Óscar Paz Campuzano
El salón de una parroquia en Pueblo Libre se ha llenado de venezolanos. Todos escuchan a Tamara Suju, una compatriota refugiada en República Checa que ha denunciado al gobierno de Nicolás Maduro ante la Corte Interamericana de Derechos Humanos por asesinar y torturar a civiles que protestaban contra el régimen.
En primera fila está Margarita Schilling, una venezolana de 66 años con ascendencia suiza, de piel blanca y cabello corto, canoso. Ella llora mucho al ver un video que proyecta Tamara. Es el momento en que la guardia bolivariana masacra a un joven asperger. Patadas, golpes con sus escudos, varazos. El indefenso chico está por los suelos, rendido, manchado con su propia sangre. El quejido de Margarita se escucha en toda la sala.

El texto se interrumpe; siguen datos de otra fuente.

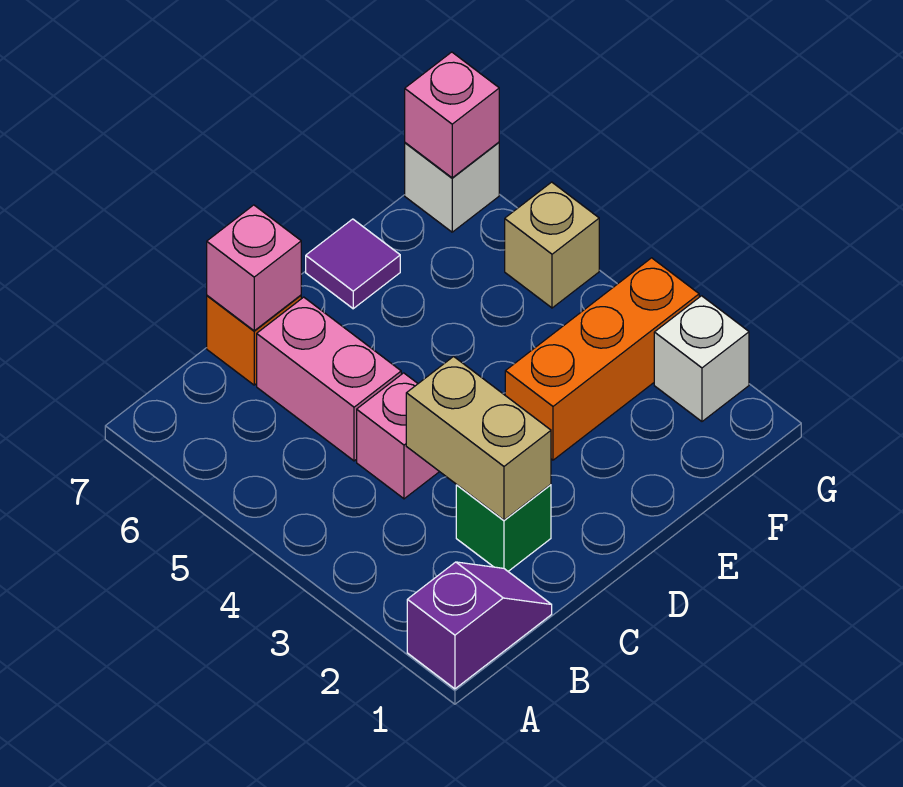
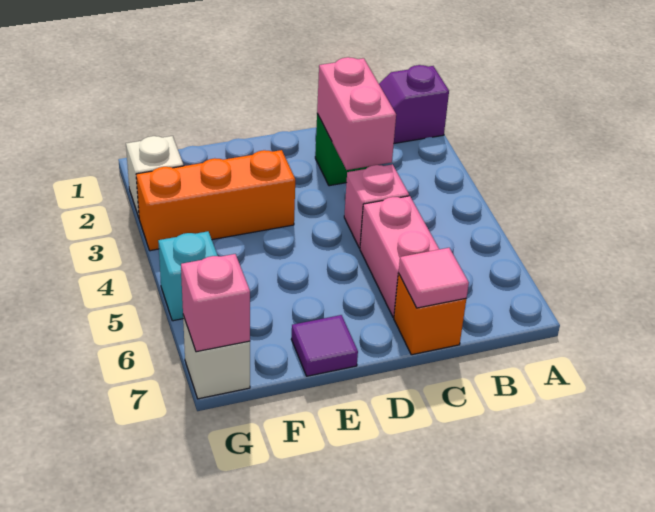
tan brick C2:C3 level 2 -> pink brick C2:C3 level 2
pink brick C7 level 2 -> pink tile C7 level 2
tan brick G5 level 1 -> cyan brick G5 level 1

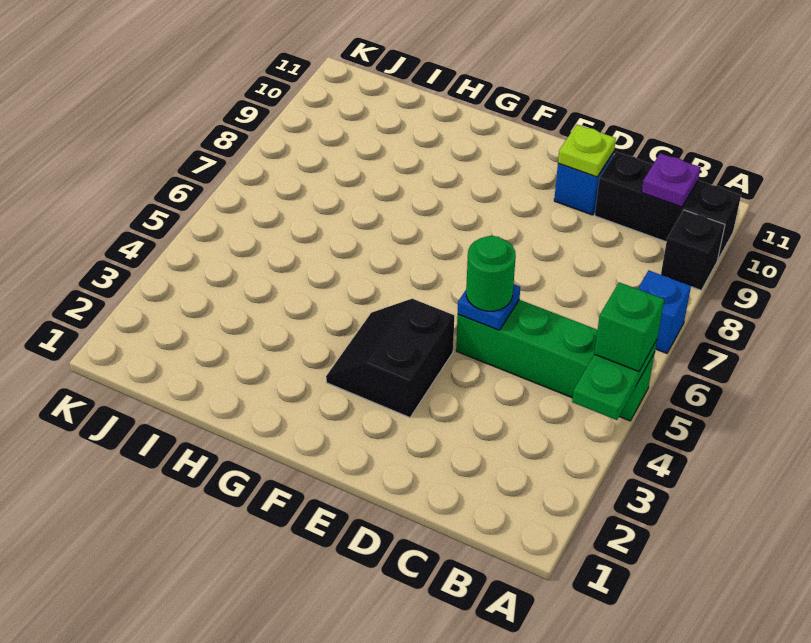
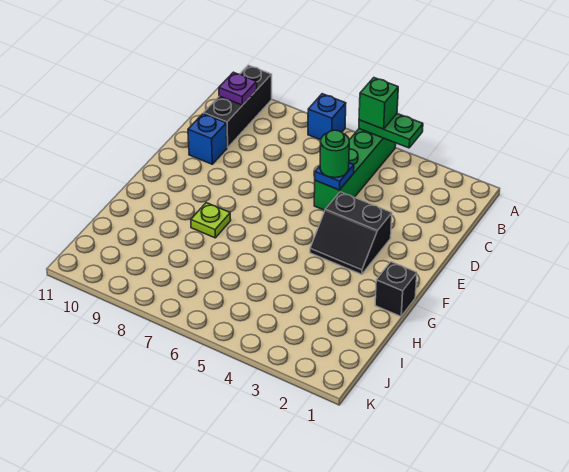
black brick A9 level 1 -> black brick G1 level 1
lime plate D10 level 2 -> lime plate G8 level 1

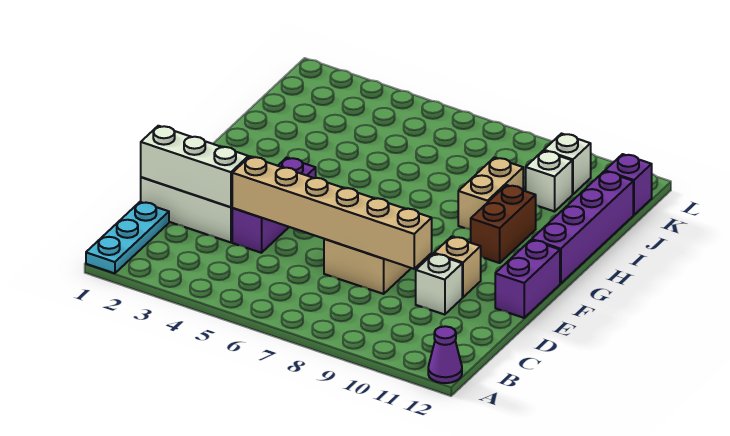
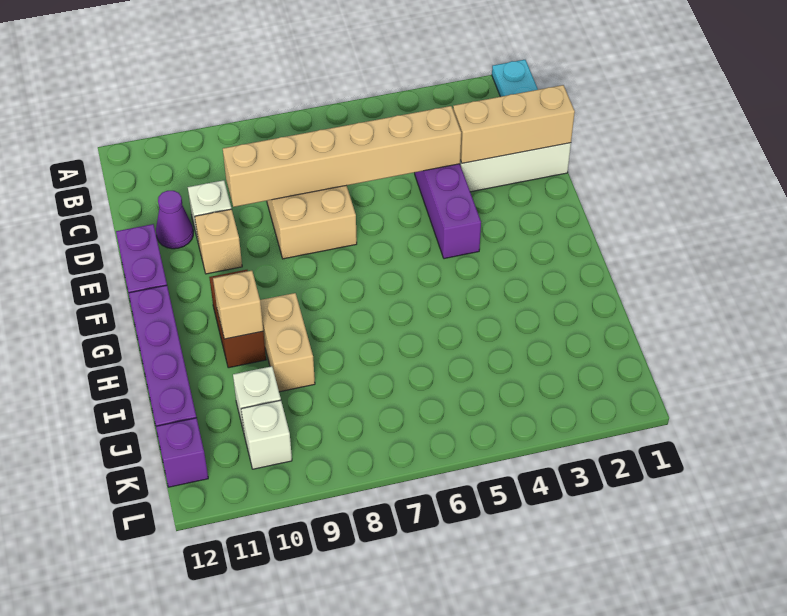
purple cone A12 level 1 -> purple cone D11 level 1
white brick D1:D3 level 2 -> tan brick D1:D3 level 2
none -> tan brick H10 level 2

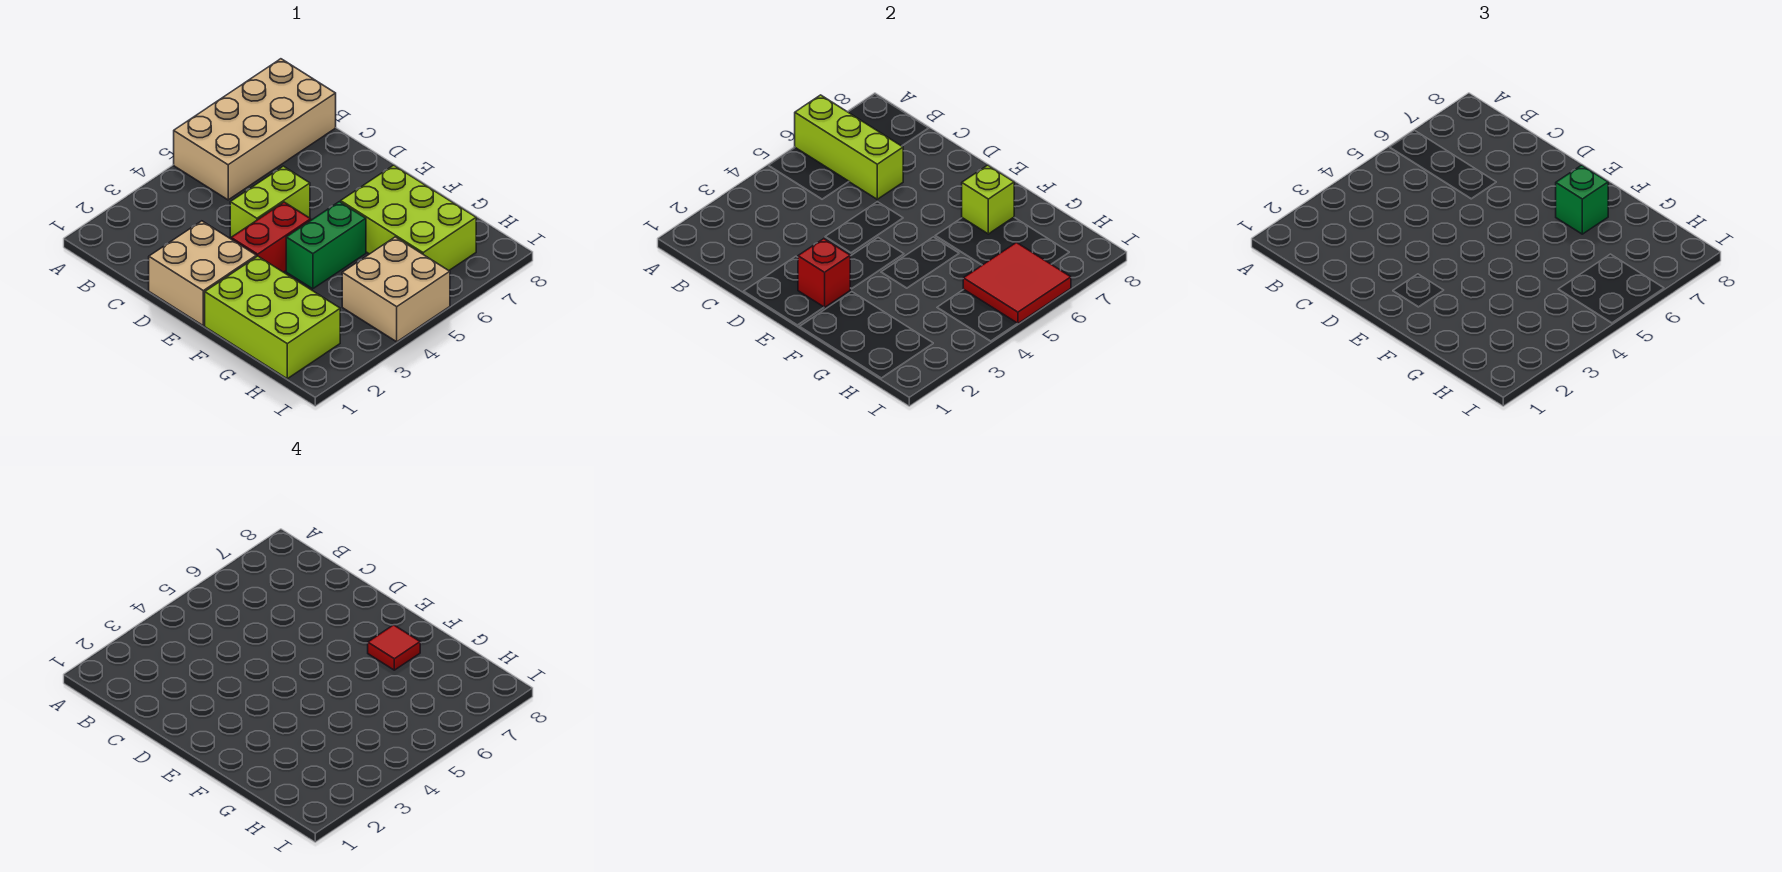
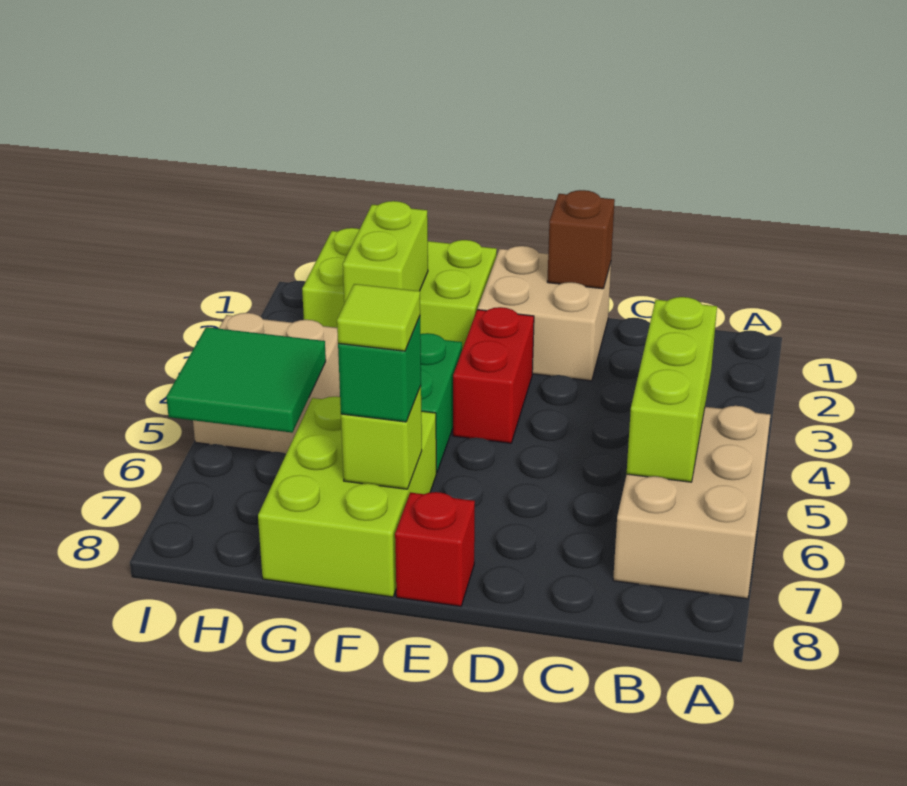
tan brick A5:B8 level 1 -> tan brick A5:B7 level 1
lime brick A6:C6 level 2 -> lime brick B4:B6 level 2
none -> brown brick D1 level 2
lime brick D4:D5 level 1 -> lime brick G2:G3 level 2
red brick E2 level 2 -> red brick E8 level 1
lime brick F6:H7 level 1 -> lime brick F6:G8 level 1
red tile F7 level 4 -> lime tile F7 level 4
red tile H5:I6 level 2 -> green tile H5:I6 level 2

Ella alquila una habitación en un cerro del Rímac, uno de los 10 distritos limeños más poblados por venezolanos. A la casa se llega luego de subir las primeras treinta gradas de una escalera que serpentea entre edificios sin enlucir. El barrio se llama San Juan de Amancaes.
“Son personas muy sociables, que han traído alegría y unión. Si mi país alcanza para recibir a todos los venezolanos en buena hora”, dice Jenny García, una peruana que vive en este barrio desde que nació, hace más de cinco décadas.
Margarita Schilling residía en el estado venezolano de Maracay. Con una pensión fruto de su trabajo en Suiza como secretaria bilingüe y el arriendo de sus tres departamentos llevaba una vida cómoda en Venezuela que le permitía viajar de turista. Perú era uno de sus destinos predilectos.
Aterrizó en Lima en junio del 2016, con un boleto de retorno en tres meses. “¿Por qué vas a regresar?”, le preguntó su hermano, consciente de que la crisis era cada vez peor. Entonces, Margarita se quedó. Ahora, colabora para la ONG Unión Venezolana en Perú, que agrupa a los desplazados por la situación de su país.